To find out whether your organisation is a processor or a controller, you can take the test provided by the ICO (here in its original version). It is not uncommon for an organisation to perform both functions at the same time, depending on the circumstances in which they process the data.

Sometimes, and this is the case when your organisation is in partnership or consortium with others, a joint controller function is possible: the mission is carried out jointly with the same responsibilities. It is then recommended to clarify, for example through a joint responsibility agreement, the roles of each co-controller in relation to their shared responsibilities.

This ICO test will allow you to establish your responsibilities for each type of processing.

Are we a controller?

  • We have decided to collect or process the personal data.
  • We have decided what the purpose or outcome of processing was to be.
  • We have decided what personal data should be collected.
  • We have decided which individuals to collect personal data about.
  • We obtain a commercial gain or other benefit from the processing, except for any payment for services from another controller.
  • We are processing the personal data as a result of a contract between us and the data subject.
  • The data subjects are our employees.
  • We make decisions about the individuals concerned as part of or as a result of the processing.
  • We exercise professional judgement in the processing of the personal data.
  • We have a direct relationship with the data subjects.
  • We have complete autonomy as to how the personal data is processed.
  • We have appointed the processors to process the personal data on our behalf.
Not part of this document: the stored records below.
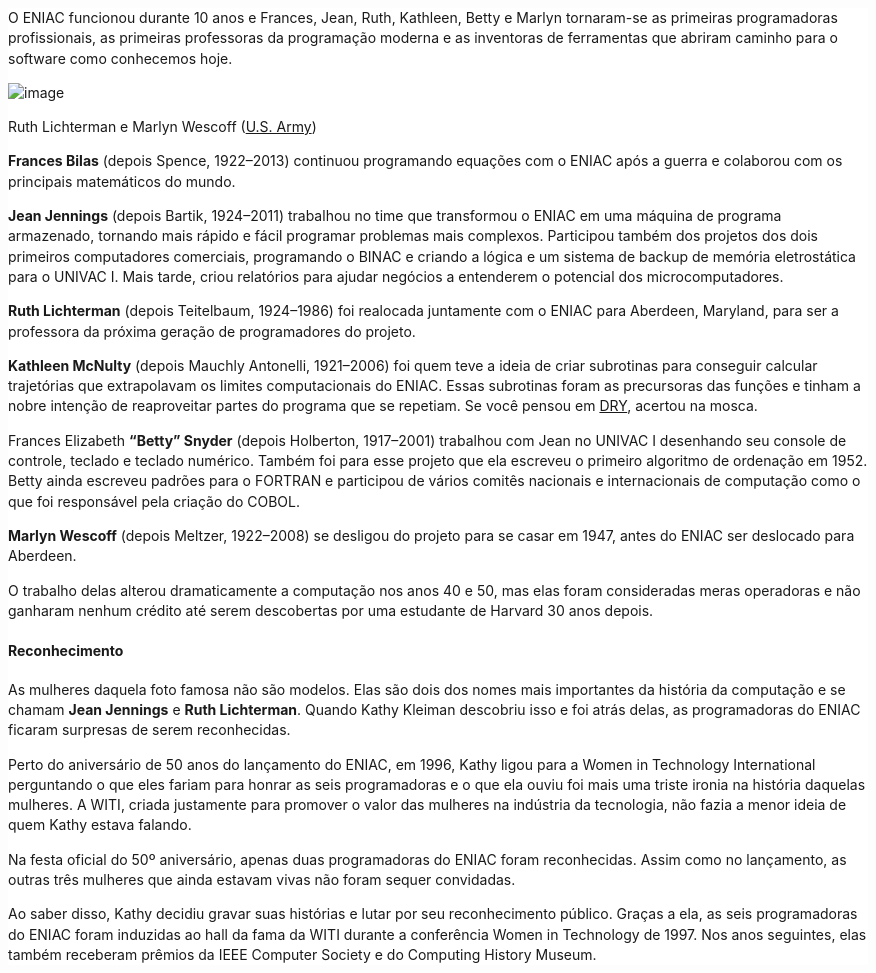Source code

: O ENIAC funcionou durante 10 anos e Frances, Jean, Ruth, Kathleen, Betty e Marlyn tornaram-se as primeiras programadoras profissionais, as primeiras professoras da programação moderna e as inventoras de ferramentas que abriram caminho para o software como conhecemos hoje.



![image](/mulheres-programadoras-eniac-b68503ef05f6/images/4.png)

Ruth Lichterman e Marlyn Wescoff ([U.S. Army](http://ftp.arl.mil/ftp/historic-computers/))

**Frances Bilas** (depois Spence, 1922–2013) continuou programando equações com o ENIAC após a guerra e colaborou com os principais matemáticos do mundo.

**Jean Jennings** (depois Bartik, 1924–2011) trabalhou no time que transformou o ENIAC em uma máquina de programa armazenado, tornando mais rápido e fácil programar problemas mais complexos. Participou também dos projetos dos dois primeiros computadores comerciais, programando o BINAC e criando a lógica e um sistema de backup de memória eletrostática para o UNIVAC I. Mais tarde, criou relatórios para ajudar negócios a entenderem o potencial dos microcomputadores.

**Ruth Lichterman** (depois Teitelbaum, 1924–1986) foi realocada juntamente com o ENIAC para Aberdeen, Maryland, para ser a professora da próxima geração de programadores do projeto.

**Kathleen McNulty** (depois Mauchly Antonelli, 1921–2006) foi quem teve a ideia de criar subrotinas para conseguir calcular trajetórias que extrapolavam os limites computacionais do ENIAC. Essas subrotinas foram as precursoras das funções e tinham a nobre intenção de reaproveitar partes do programa que se repetiam. Se você pensou em [DRY](https://www.wikiwand.com/en/Don%27t_repeat_yourself), acertou na mosca.

Frances Elizabeth **“Betty” Snyder** (depois Holberton, 1917–2001) trabalhou com Jean no UNIVAC I desenhando seu console de controle, teclado e teclado numérico. Também foi para esse projeto que ela escreveu o primeiro algoritmo de ordenação em 1952. Betty ainda escreveu padrões para o FORTRAN e participou de vários comitês nacionais e internacionais de computação como o que foi responsável pela criação do COBOL.

**Marlyn Wescoff** (depois Meltzer, 1922–2008) se desligou do projeto para se casar em 1947, antes do ENIAC ser deslocado para Aberdeen.

O trabalho delas alterou dramaticamente a computação nos anos 40 e 50, mas elas foram consideradas meras operadoras e não ganharam nenhum crédito até serem descobertas por uma estudante de Harvard 30 anos depois.

#### Reconhecimento

As mulheres daquela foto famosa não são modelos. Elas são dois dos nomes mais importantes da história da computação e se chamam **Jean Jennings** e **Ruth Lichterman**. Quando Kathy Kleiman descobriu isso e foi atrás delas, as programadoras do ENIAC ficaram surpresas de serem reconhecidas.

Perto do aniversário de 50 anos do lançamento do ENIAC, em 1996, Kathy ligou para a Women in Technology International perguntando o que eles fariam para honrar as seis programadoras e o que ela ouviu foi mais uma triste ironia na história daquelas mulheres. A WITI, criada justamente para promover o valor das mulheres na indústria da tecnologia, não fazia a menor ideia de quem Kathy estava falando.

Na festa oficial do 50º aniversário, apenas duas programadoras do ENIAC foram reconhecidas. Assim como no lançamento, as outras três mulheres que ainda estavam vivas não foram sequer convidadas.

Ao saber disso, Kathy decidiu gravar suas histórias e lutar por seu reconhecimento público. Graças a ela, as seis programadoras do ENIAC foram induzidas ao hall da fama da WITI durante a conferência Women in Technology de 1997. Nos anos seguintes, elas também receberam prêmios da IEEE Computer Society e do Computing History Museum.
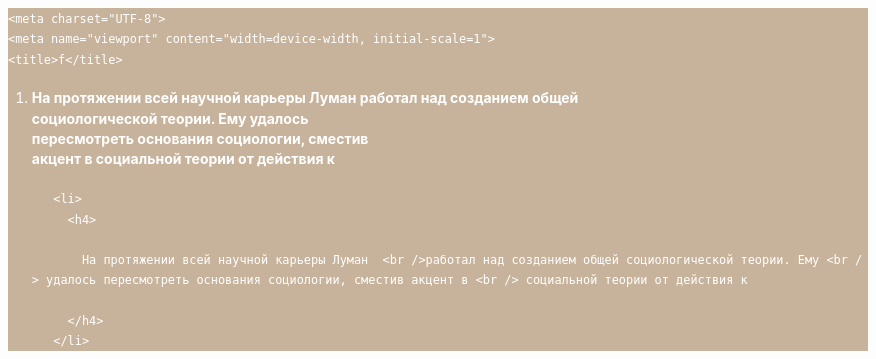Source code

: <!DOCTYPE html>
<html>

<head>
  <title>
    <a name="gg">ghfgc</a>
  </title>
  
  <style>
   body {
    background: #c7b39b url(images/bg.jpg); /* Цвет фона и путь к файлу */
    color: #fff; /* Цвет текста */
   }
  </style>
  
  
  
  
    <meta charset="UTF-8">
    <meta name="viewport" content="width=device-width, initial-scale=1">
    <title>f</title>
</head>

<body>

    



 <ol type="1">
   <li>
     <h4>На протяжении всей научной карьеры Луман работал над созданием общей <br /> социологической теории. Ему удалось <br /> пересмотреть основания социологии, сместив <br /> акцент в социальной теории от действия к</h4>
     
       <li>
         <h4>
           
           На протяжении всей научной карьеры Луман  <br />работал над созданием общей социологической теории. Ему <br /> удалось пересмотреть основания социологии, сместив акцент в <br /> социальной теории от действия к
           
         </h4>
       </li>
   </li>
 </ol>
 
 
 <link rel="stylesheet" type="text/css" href="Df.css">
 

 
 
 
 
</html>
Are we a joint controller?

  • We have a common objective with others regarding the processing.
  • We are processing the personal data for the same purpose as another controller.
  • We are using the same set of personal data (e.g. one database) for this processing as another controller.
  • We have designed this process with another controller.
  • We have common information management rules with another controller.

Are we a processor?

  • We are following instructions from someone else regarding the processing of personal data.
  • We were given the personal data by a customer or similar third entity, or told what data to collect.
  • We do not decide to collect personal data from individuals.
  • We do not decide what personal data should be collected from individuals.
  • We do not decide on the lawful basis for the use of that data.
  • We do not decide what purpose or purposes the data will be used for.
  • We do not decide whether to disclose the data, or to whom.
  • We do not decide how long to retain the data.
  • We may make some decisions on how data is processed, but implement these decisions under a contract with someone else.
  • We are not interested in the end result of the processing.

You can refer to Solidarités International’s “data processing agreement” template, to draw up a subcontracting agreement clarifying roles and responsibilities between the organization responsible for processing and the subcontractor.

3.3.3 What is the purpose of the data processing register?

In the context of data protection, personal data processing activities must be documented in a processing register. It is a tool that allows you to list all of the types of processing that your organisation carries out on personal data, to have a traceability of the actions carried out and to identify the persons responsible. To summarise, this document is useful for you to have an overall view of the use of the personal data that you have collected. It lists:

  • the stakeholders (representative, processors, joint controllers, etc.) who are involved in the data processing,
  • the categories of data processed, what the data is used for (what you do with it), who accesses the data and to whom it is communicated,
  • how long you retain the data,
  • how the data is secured.

If you are an NGO with less than 250 employees, the register should only contain the following information:

  • “non-occasional data processing (example: payroll management, customer/prospect and supplier management, etc.)
  • processing that may impact the rights and freedoms of data subjects (e.g. geolocation systems, video surveillance systems, etc.)
  • processing of sensitive personal data (e.g. health data, offences, etc.).”